*Exercise aim*. All entries below are to be reproduced precisely as they stand, without the pictures.

----

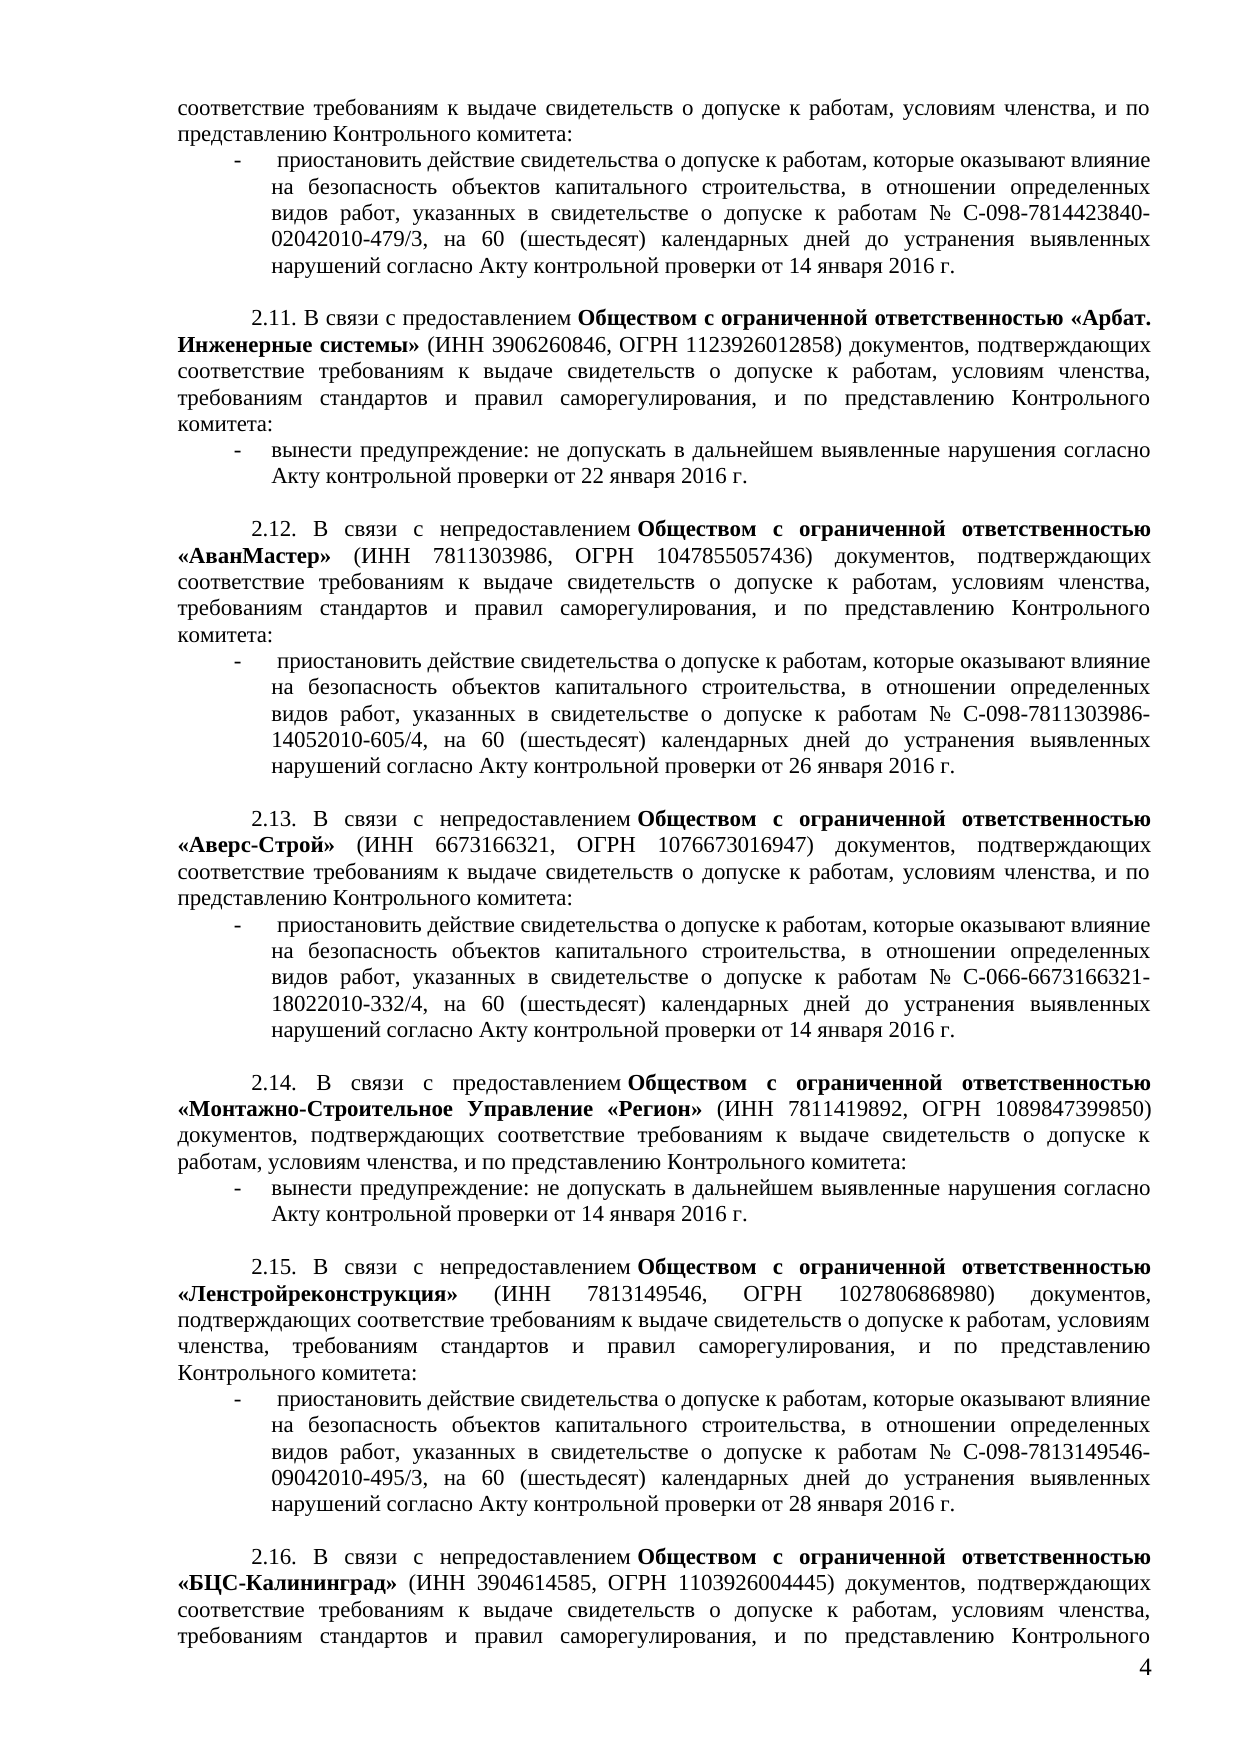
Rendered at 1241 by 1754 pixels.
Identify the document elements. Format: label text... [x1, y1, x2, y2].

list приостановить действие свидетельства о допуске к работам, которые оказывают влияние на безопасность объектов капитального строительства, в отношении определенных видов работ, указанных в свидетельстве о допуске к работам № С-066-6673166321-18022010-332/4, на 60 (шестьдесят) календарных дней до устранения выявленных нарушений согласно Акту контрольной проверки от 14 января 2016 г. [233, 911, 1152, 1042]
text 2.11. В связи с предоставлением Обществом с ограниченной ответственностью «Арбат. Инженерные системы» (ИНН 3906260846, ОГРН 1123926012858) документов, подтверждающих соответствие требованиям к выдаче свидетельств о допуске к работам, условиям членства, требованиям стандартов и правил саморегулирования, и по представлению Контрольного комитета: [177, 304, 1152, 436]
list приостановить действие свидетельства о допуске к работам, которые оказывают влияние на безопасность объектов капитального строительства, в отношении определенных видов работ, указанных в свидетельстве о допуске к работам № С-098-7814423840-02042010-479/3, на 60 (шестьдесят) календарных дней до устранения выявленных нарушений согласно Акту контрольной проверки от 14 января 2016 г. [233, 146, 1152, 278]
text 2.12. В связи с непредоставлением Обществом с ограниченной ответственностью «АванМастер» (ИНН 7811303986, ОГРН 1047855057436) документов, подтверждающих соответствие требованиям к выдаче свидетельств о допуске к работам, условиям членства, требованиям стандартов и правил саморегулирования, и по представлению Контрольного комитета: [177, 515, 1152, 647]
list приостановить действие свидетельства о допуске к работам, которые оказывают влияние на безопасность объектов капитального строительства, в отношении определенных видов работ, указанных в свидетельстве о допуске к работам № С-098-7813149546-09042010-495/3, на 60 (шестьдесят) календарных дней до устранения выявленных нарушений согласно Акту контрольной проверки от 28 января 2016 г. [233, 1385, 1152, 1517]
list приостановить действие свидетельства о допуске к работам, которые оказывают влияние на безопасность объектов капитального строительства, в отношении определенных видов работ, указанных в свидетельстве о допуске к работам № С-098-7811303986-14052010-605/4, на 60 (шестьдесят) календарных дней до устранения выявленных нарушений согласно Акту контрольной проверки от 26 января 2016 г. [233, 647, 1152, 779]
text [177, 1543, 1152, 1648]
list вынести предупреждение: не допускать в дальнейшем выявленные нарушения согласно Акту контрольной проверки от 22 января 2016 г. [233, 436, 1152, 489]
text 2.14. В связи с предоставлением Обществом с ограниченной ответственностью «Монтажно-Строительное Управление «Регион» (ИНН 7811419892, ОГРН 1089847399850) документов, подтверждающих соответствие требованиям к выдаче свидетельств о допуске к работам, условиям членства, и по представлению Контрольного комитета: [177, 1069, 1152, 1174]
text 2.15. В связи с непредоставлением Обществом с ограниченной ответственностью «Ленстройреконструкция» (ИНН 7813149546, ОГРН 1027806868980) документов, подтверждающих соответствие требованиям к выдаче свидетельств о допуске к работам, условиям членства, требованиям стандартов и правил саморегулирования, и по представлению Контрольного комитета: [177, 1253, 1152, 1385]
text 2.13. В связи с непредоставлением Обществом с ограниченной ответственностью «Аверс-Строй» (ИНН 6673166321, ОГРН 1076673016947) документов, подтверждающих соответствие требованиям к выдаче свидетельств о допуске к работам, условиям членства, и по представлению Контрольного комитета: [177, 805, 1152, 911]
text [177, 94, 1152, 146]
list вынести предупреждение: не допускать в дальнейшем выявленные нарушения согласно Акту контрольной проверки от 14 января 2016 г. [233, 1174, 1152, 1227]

----

*Finished exercise*.
Rendered at 1241 by 1754 pixels.
Identify the document elements. Format: label text... [x1, y1, x2, y2].

list приостановить действие свидетельства о допуске к работам, которые оказывают влияние на безопасность объектов капитального строительства, в отношении определенных видов работ, указанных в свидетельстве о допуске к работам № С-066-6673166321-18022010-332/4, на 60 (шестьдесят) календарных дней до устранения выявленных нарушений согласно Акту контрольной проверки от 14 января 2016 г. [233, 911, 1152, 1042]
text 2.11. В связи с предоставлением Обществом с ограниченной ответственностью «Арбат. Инженерные системы» (ИНН 3906260846, ОГРН 1123926012858) документов, подтверждающих соответствие требованиям к выдаче свидетельств о допуске к работам, условиям членства, требованиям стандартов и правил саморегулирования, и по представлению Контрольного комитета: [177, 304, 1152, 436]
list приостановить действие свидетельства о допуске к работам, которые оказывают влияние на безопасность объектов капитального строительства, в отношении определенных видов работ, указанных в свидетельстве о допуске к работам № С-098-7814423840-02042010-479/3, на 60 (шестьдесят) календарных дней до устранения выявленных нарушений согласно Акту контрольной проверки от 14 января 2016 г. [233, 146, 1152, 278]
text 2.12. В связи с непредоставлением Обществом с ограниченной ответственностью «АванМастер» (ИНН 7811303986, ОГРН 1047855057436) документов, подтверждающих соответствие требованиям к выдаче свидетельств о допуске к работам, условиям членства, требованиям стандартов и правил саморегулирования, и по представлению Контрольного комитета: [177, 515, 1152, 647]
list приостановить действие свидетельства о допуске к работам, которые оказывают влияние на безопасность объектов капитального строительства, в отношении определенных видов работ, указанных в свидетельстве о допуске к работам № С-098-7813149546-09042010-495/3, на 60 (шестьдесят) календарных дней до устранения выявленных нарушений согласно Акту контрольной проверки от 28 января 2016 г. [233, 1385, 1152, 1517]
list приостановить действие свидетельства о допуске к работам, которые оказывают влияние на безопасность объектов капитального строительства, в отношении определенных видов работ, указанных в свидетельстве о допуске к работам № С-098-7811303986-14052010-605/4, на 60 (шестьдесят) календарных дней до устранения выявленных нарушений согласно Акту контрольной проверки от 26 января 2016 г. [233, 647, 1152, 779]
text [177, 1543, 1152, 1648]
list вынести предупреждение: не допускать в дальнейшем выявленные нарушения согласно Акту контрольной проверки от 22 января 2016 г. [233, 436, 1152, 489]
text 2.14. В связи с предоставлением Обществом с ограниченной ответственностью «Монтажно-Строительное Управление «Регион» (ИНН 7811419892, ОГРН 1089847399850) документов, подтверждающих соответствие требованиям к выдаче свидетельств о допуске к работам, условиям членства, и по представлению Контрольного комитета: [177, 1069, 1152, 1174]
text 2.15. В связи с непредоставлением Обществом с ограниченной ответственностью «Ленстройреконструкция» (ИНН 7813149546, ОГРН 1027806868980) документов, подтверждающих соответствие требованиям к выдаче свидетельств о допуске к работам, условиям членства, требованиям стандартов и правил саморегулирования, и по представлению Контрольного комитета: [177, 1253, 1152, 1385]
text 2.13. В связи с непредоставлением Обществом с ограниченной ответственностью «Аверс-Строй» (ИНН 6673166321, ОГРН 1076673016947) документов, подтверждающих соответствие требованиям к выдаче свидетельств о допуске к работам, условиям членства, и по представлению Контрольного комитета: [177, 805, 1152, 911]
text [177, 94, 1152, 146]
list вынести предупреждение: не допускать в дальнейшем выявленные нарушения согласно Акту контрольной проверки от 14 января 2016 г. [233, 1174, 1152, 1227]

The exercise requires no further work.